PlayStation III Architecture

Of course the real work is going to be in the tool chain icon_wink.gif

Turning a sequential piece of C code into packets that can be effectively executed on these APUs is going to be a challenge for the compiler writers.

Gubbi, if Intel made x86 a performance king and of Itanium 2 a nice beast in Integer and especially FP processing, maybe Sony + IBM + Toshiba can do something nice with CELL too ;)
 
I am reading up on PVM since you mentioned it Maf... in this case part will be handled in software and part in HW... this is something thoguht when designing the architecture, not an afterthought...
 
Panajev2001a said:
archie, they're tiff... install a quicktime plugin or alternatiff a tif file viewer...

Yeah I realized that after I switched to using my Mac and realized my QT on my PC had Tiff viewing turned off... :oops:
 
That changes very little about the concept, not to say nothing.

Personally I think low level virtual machines are the wrong approach to computing in heterogenous network environments though, wether implemented in soft or hardware. Inside a single computer with a very limited set of architectures hiding below the single instruction set it is fine though, since the scheduler can be designed with intimate knowledge of all the different configurations it can direct instructions to.
 
I do not see it as totally Virtual Machine based thinking about it...

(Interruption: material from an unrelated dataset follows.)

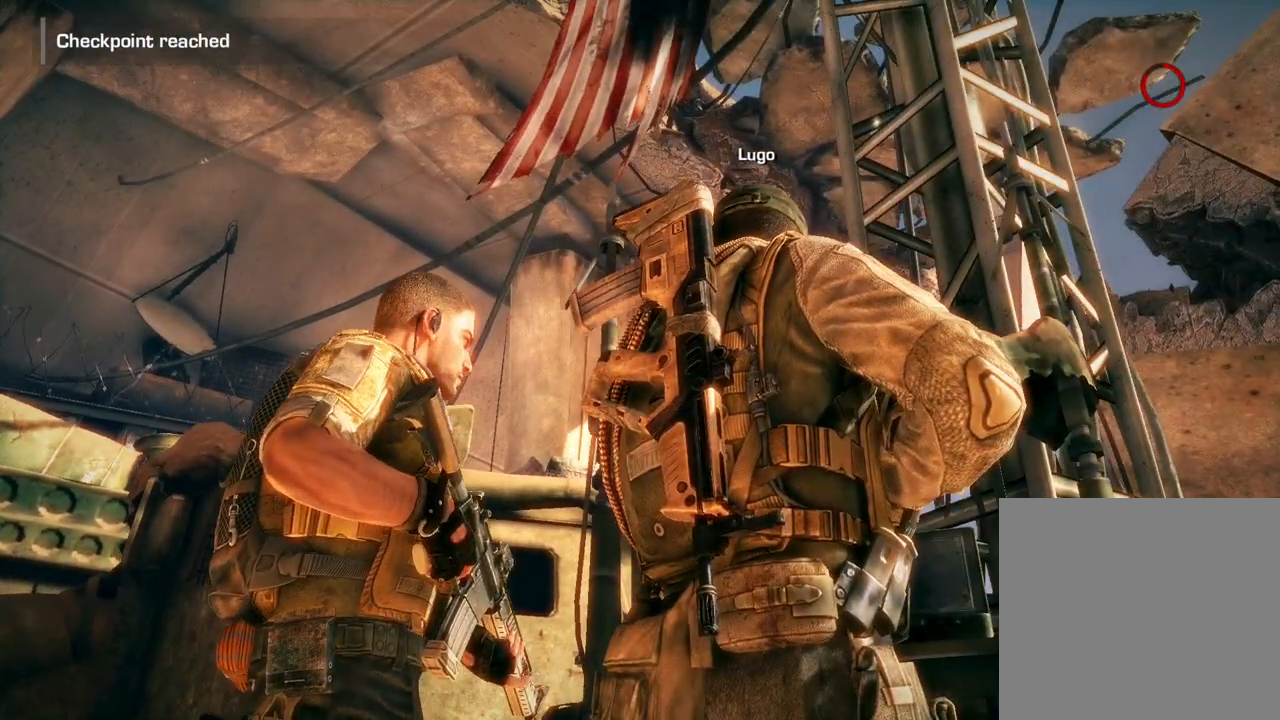
{"buttons": [], "left_stick": "center", "right_stick": "center", "events": []}
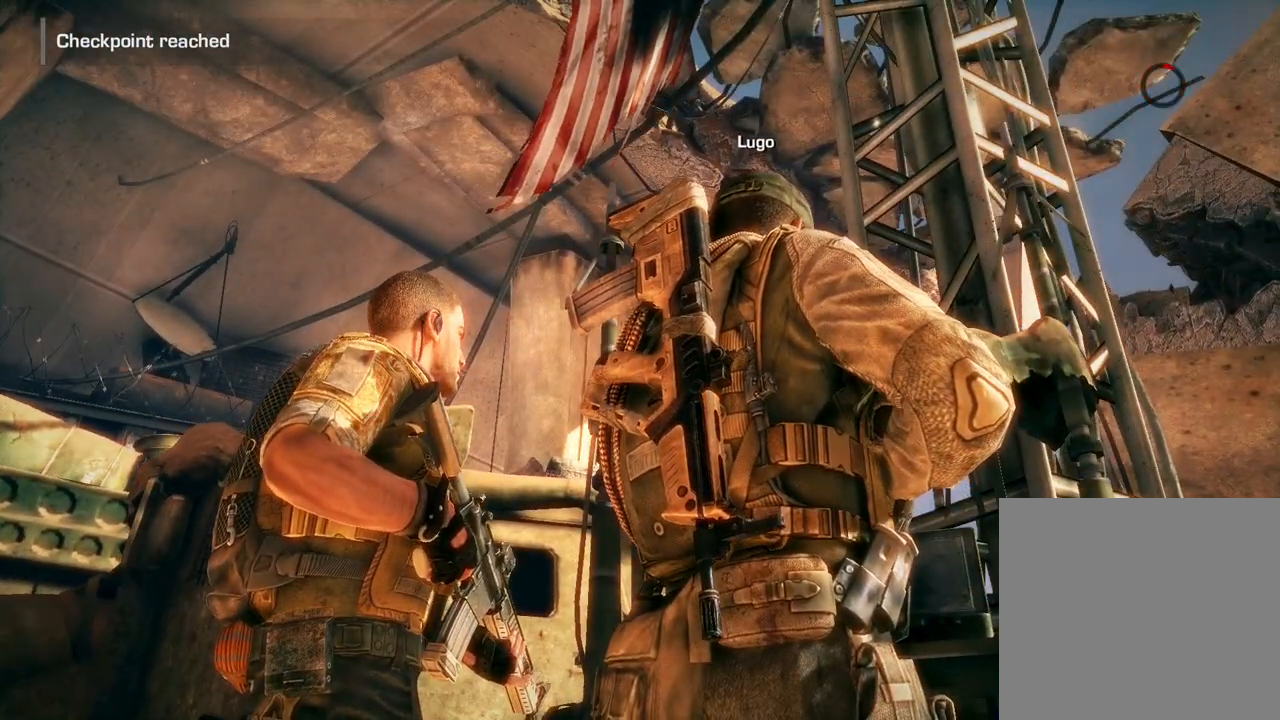
{"buttons": [], "left_stick": "center", "right_stick": "right", "events": [[117, "right_stick", "right"]]}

the ISA is the same as it is between a Pentium III and a Pentium IV for the most part... we could build a Pentium 4 with only one fast ALU, that would not make it not execute x86 code anymore or Pentium 4 optimized code... this is how I see it regarding the difference in execution units from different implementation of CELL for PDAs, consoles, TVs. etc...

The other trick about the absolute timer is not something that we should weep about either...

The rest is intelligent packet routing done by the PUs ( RISC CPUs ) and other embedded routing logic and packets passing... it is not like a VM... we're not interpreting another language on the fly... It might seem stupid, but I fail to see how this approach resemble using Virtual Machines and why it is bad in your opinion...
 
Panajev2001a said:
the ISA is the same as it is between a Pentium III and a Pentium IV for the most part...

High end x86 processors are a good example, the x86 instruction set presents nothing more than a clunky virtualization of their architecture.

we could build a Pentium 4 with only one fast ALU, that would not make it not execute x86 code anymore or Pentium 4 optimized code...

It would make the code no longer Pentium 4 optimized, at least not for that specific Pentium 4 ... that is the problem with low level VMs. There are always assumptions about the underlying architecture made during compilation, especially with parallelizing compilers, upset those assumptions too much and you are better off recompiling the code.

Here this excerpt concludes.